(SUPPLIED RECORDS)
───
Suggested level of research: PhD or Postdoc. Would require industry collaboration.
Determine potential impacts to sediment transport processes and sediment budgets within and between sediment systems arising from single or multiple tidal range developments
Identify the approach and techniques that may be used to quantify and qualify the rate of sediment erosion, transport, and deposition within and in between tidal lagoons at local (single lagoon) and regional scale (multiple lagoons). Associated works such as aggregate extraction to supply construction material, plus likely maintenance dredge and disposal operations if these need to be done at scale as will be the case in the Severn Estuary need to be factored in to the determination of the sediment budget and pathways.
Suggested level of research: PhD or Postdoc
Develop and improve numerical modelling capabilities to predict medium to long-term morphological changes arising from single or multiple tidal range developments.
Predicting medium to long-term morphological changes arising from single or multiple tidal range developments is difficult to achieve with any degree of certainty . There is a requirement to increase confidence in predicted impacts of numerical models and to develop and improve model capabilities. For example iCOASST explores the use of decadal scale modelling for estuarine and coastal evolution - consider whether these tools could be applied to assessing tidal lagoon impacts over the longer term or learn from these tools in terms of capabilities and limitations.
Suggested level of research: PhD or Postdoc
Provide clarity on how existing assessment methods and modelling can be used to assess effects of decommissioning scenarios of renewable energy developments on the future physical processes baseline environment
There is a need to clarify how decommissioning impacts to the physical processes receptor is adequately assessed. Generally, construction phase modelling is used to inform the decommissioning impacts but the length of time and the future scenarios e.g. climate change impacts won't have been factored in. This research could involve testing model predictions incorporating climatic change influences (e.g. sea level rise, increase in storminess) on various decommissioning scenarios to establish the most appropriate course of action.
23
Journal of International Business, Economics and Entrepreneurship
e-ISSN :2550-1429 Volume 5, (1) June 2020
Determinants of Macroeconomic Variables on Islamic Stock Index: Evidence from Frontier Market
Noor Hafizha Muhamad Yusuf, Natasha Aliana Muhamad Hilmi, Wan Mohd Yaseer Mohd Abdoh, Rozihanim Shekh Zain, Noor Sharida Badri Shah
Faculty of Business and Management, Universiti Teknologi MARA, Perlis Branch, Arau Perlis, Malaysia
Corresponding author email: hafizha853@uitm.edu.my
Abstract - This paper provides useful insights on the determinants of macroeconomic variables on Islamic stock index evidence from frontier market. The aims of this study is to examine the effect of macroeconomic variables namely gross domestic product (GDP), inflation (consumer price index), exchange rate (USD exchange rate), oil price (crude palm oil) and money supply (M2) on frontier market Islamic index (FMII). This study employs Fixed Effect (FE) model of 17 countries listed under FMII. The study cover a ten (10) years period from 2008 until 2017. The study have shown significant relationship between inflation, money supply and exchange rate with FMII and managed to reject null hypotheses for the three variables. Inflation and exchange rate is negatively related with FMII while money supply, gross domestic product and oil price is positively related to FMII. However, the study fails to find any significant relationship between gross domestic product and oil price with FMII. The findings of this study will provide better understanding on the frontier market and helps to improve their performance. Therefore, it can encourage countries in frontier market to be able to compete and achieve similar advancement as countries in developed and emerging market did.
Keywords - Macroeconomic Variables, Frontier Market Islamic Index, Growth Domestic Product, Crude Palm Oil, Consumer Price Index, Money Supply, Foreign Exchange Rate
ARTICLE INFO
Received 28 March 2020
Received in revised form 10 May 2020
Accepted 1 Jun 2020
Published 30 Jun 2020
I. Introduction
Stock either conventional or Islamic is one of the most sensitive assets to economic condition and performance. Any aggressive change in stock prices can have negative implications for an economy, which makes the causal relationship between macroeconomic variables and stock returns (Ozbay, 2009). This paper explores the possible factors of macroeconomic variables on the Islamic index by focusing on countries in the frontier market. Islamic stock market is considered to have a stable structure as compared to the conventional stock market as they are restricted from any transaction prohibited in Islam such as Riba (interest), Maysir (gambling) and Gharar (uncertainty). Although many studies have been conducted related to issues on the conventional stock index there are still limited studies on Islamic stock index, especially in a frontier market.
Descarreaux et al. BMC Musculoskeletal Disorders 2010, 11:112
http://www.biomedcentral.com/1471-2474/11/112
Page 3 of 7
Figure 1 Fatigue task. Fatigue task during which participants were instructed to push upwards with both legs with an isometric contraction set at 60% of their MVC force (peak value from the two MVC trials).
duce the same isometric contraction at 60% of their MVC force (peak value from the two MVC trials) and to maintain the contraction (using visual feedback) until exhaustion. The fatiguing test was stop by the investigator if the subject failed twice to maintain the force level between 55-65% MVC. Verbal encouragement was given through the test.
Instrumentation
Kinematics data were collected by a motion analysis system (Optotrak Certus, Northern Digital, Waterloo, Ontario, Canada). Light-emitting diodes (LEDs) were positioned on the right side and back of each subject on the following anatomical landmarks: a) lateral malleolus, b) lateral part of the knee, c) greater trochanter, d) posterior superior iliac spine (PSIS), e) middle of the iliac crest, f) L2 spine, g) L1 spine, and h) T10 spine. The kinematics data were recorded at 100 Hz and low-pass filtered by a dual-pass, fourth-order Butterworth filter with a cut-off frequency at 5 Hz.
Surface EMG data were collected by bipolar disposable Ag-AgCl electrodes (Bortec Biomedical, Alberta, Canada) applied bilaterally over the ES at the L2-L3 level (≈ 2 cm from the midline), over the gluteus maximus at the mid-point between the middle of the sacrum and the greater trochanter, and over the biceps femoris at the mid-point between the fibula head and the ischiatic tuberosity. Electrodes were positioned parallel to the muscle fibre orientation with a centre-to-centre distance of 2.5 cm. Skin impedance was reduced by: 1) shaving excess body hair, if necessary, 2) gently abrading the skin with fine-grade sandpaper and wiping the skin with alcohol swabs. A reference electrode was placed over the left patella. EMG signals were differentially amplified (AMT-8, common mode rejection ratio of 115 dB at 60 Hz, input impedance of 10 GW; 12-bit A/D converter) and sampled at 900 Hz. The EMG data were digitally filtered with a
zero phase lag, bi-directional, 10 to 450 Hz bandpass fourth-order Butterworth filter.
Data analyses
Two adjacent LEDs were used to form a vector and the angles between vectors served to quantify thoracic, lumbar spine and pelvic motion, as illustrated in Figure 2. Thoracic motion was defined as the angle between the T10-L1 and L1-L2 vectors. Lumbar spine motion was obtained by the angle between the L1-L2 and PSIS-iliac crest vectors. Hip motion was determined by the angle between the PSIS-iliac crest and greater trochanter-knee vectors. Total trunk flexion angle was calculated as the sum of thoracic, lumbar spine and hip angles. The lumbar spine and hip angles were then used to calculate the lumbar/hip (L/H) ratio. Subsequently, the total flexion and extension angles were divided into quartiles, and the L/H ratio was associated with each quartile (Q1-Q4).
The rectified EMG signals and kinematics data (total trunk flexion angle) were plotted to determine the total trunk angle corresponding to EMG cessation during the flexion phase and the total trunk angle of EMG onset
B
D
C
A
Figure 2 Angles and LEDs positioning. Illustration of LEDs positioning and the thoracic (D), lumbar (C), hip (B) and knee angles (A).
───
(WHAT THE TASK REQUIRES)
Each line of the data is to be restated exactly.

(WRITTEN RESPONSE)
Suggested level of research: PhD or Postdoc. Would require industry collaboration.
Determine potential impacts to sediment transport processes and sediment budgets within and between sediment systems arising from single or multiple tidal range developments
Identify the approach and techniques that may be used to quantify and qualify the rate of sediment erosion, transport, and deposition within and in between tidal lagoons at local (single lagoon) and regional scale (multiple lagoons). Associated works such as aggregate extraction to supply construction material, plus likely maintenance dredge and disposal operations if these need to be done at scale as will be the case in the Severn Estuary need to be factored in to the determination of the sediment budget and pathways.
Suggested level of research: PhD or Postdoc
Develop and improve numerical modelling capabilities to predict medium to long-term morphological changes arising from single or multiple tidal range developments.
Predicting medium to long-term morphological changes arising from single or multiple tidal range developments is difficult to achieve with any degree of certainty . There is a requirement to increase confidence in predicted impacts of numerical models and to develop and improve model capabilities. For example iCOASST explores the use of decadal scale modelling for estuarine and coastal evolution - consider whether these tools could be applied to assessing tidal lagoon impacts over the longer term or learn from these tools in terms of capabilities and limitations.
Suggested level of research: PhD or Postdoc
Provide clarity on how existing assessment methods and modelling can be used to assess effects of decommissioning scenarios of renewable energy developments on the future physical processes baseline environment
There is a need to clarify how decommissioning impacts to the physical processes receptor is adequately assessed. Generally, construction phase modelling is used to inform the decommissioning impacts but the length of time and the future scenarios e.g. climate change impacts won't have been factored in. This research could involve testing model predictions incorporating climatic change influences (e.g. sea level rise, increase in storminess) on various decommissioning scenarios to establish the most appropriate course of action.
23
Journal of International Business, Economics and Entrepreneurship
e-ISSN :2550-1429 Volume 5, (1) June 2020
Determinants of Macroeconomic Variables on Islamic Stock Index: Evidence from Frontier Market
Noor Hafizha Muhamad Yusuf, Natasha Aliana Muhamad Hilmi, Wan Mohd Yaseer Mohd Abdoh, Rozihanim Shekh Zain, Noor Sharida Badri Shah
Faculty of Business and Management, Universiti Teknologi MARA, Perlis Branch, Arau Perlis, Malaysia
Corresponding author email: hafizha853@uitm.edu.my
Abstract - This paper provides useful insights on the determinants of macroeconomic variables on Islamic stock index evidence from frontier market. The aims of this study is to examine the effect of macroeconomic variables namely gross domestic product (GDP), inflation (consumer price index), exchange rate (USD exchange rate), oil price (crude palm oil) and money supply (M2) on frontier market Islamic index (FMII). This study employs Fixed Effect (FE) model of 17 countries listed under FMII. The study cover a ten (10) years period from 2008 until 2017. The study have shown significant relationship between inflation, money supply and exchange rate with FMII and managed to reject null hypotheses for the three variables. Inflation and exchange rate is negatively related with FMII while money supply, gross domestic product and oil price is positively related to FMII. However, the study fails to find any significant relationship between gross domestic product and oil price with FMII. The findings of this study will provide better understanding on the frontier market and helps to improve their performance. Therefore, it can encourage countries in frontier market to be able to compete and achieve similar advancement as countries in developed and emerging market did.
Keywords - Macroeconomic Variables, Frontier Market Islamic Index, Growth Domestic Product, Crude Palm Oil, Consumer Price Index, Money Supply, Foreign Exchange Rate
ARTICLE INFO
Received 28 March 2020
Received in revised form 10 May 2020
Accepted 1 Jun 2020
Published 30 Jun 2020
I. Introduction
Stock either conventional or Islamic is one of the most sensitive assets to economic condition and performance. Any aggressive change in stock prices can have negative implications for an economy, which makes the causal relationship between macroeconomic variables and stock returns (Ozbay, 2009). This paper explores the possible factors of macroeconomic variables on the Islamic index by focusing on countries in the frontier market. Islamic stock market is considered to have a stable structure as compared to the conventional stock market as they are restricted from any transaction prohibited in Islam such as Riba (interest), Maysir (gambling) and Gharar (uncertainty). Although many studies have been conducted related to issues on the conventional stock index there are still limited studies on Islamic stock index, especially in a frontier market.
Descarreaux et al. BMC Musculoskeletal Disorders 2010, 11:112
http://www.biomedcentral.com/1471-2474/11/112
Page 3 of 7
Figure 1 Fatigue task. Fatigue task during which participants were instructed to push upwards with both legs with an isometric contraction set at 60% of their MVC force (peak value from the two MVC trials).
duce the same isometric contraction at 60% of their MVC force (peak value from the two MVC trials) and to maintain the contraction (using visual feedback) until exhaustion. The fatiguing test was stop by the investigator if the subject failed twice to maintain the force level between 55-65% MVC. Verbal encouragement was given through the test.
Instrumentation
Kinematics data were collected by a motion analysis system (Optotrak Certus, Northern Digital, Waterloo, Ontario, Canada). Light-emitting diodes (LEDs) were positioned on the right side and back of each subject on the following anatomical landmarks: a) lateral malleolus, b) lateral part of the knee, c) greater trochanter, d) posterior superior iliac spine (PSIS), e) middle of the iliac crest, f) L2 spine, g) L1 spine, and h) T10 spine. The kinematics data were recorded at 100 Hz and low-pass filtered by a dual-pass, fourth-order Butterworth filter with a cut-off frequency at 5 Hz.
Surface EMG data were collected by bipolar disposable Ag-AgCl electrodes (Bortec Biomedical, Alberta, Canada) applied bilaterally over the ES at the L2-L3 level (≈ 2 cm from the midline), over the gluteus maximus at the mid-point between the middle of the sacrum and the greater trochanter, and over the biceps femoris at the mid-point between the fibula head and the ischiatic tuberosity. Electrodes were positioned parallel to the muscle fibre orientation with a centre-to-centre distance of 2.5 cm. Skin impedance was reduced by: 1) shaving excess body hair, if necessary, 2) gently abrading the skin with fine-grade sandpaper and wiping the skin with alcohol swabs. A reference electrode was placed over the left patella. EMG signals were differentially amplified (AMT-8, common mode rejection ratio of 115 dB at 60 Hz, input impedance of 10 GW; 12-bit A/D converter) and sampled at 900 Hz. The EMG data were digitally filtered with a
zero phase lag, bi-directional, 10 to 450 Hz bandpass fourth-order Butterworth filter.
Data analyses
Two adjacent LEDs were used to form a vector and the angles between vectors served to quantify thoracic, lumbar spine and pelvic motion, as illustrated in Figure 2. Thoracic motion was defined as the angle between the T10-L1 and L1-L2 vectors. Lumbar spine motion was obtained by the angle between the L1-L2 and PSIS-iliac crest vectors. Hip motion was determined by the angle between the PSIS-iliac crest and greater trochanter-knee vectors. Total trunk flexion angle was calculated as the sum of thoracic, lumbar spine and hip angles. The lumbar spine and hip angles were then used to calculate the lumbar/hip (L/H) ratio. Subsequently, the total flexion and extension angles were divided into quartiles, and the L/H ratio was associated with each quartile (Q1-Q4).
The rectified EMG signals and kinematics data (total trunk flexion angle) were plotted to determine the total trunk angle corresponding to EMG cessation during the flexion phase and the total trunk angle of EMG onset
B
D
C
A
Figure 2 Angles and LEDs positioning. Illustration of LEDs positioning and the thoracic (D), lumbar (C), hip (B) and knee angles (A).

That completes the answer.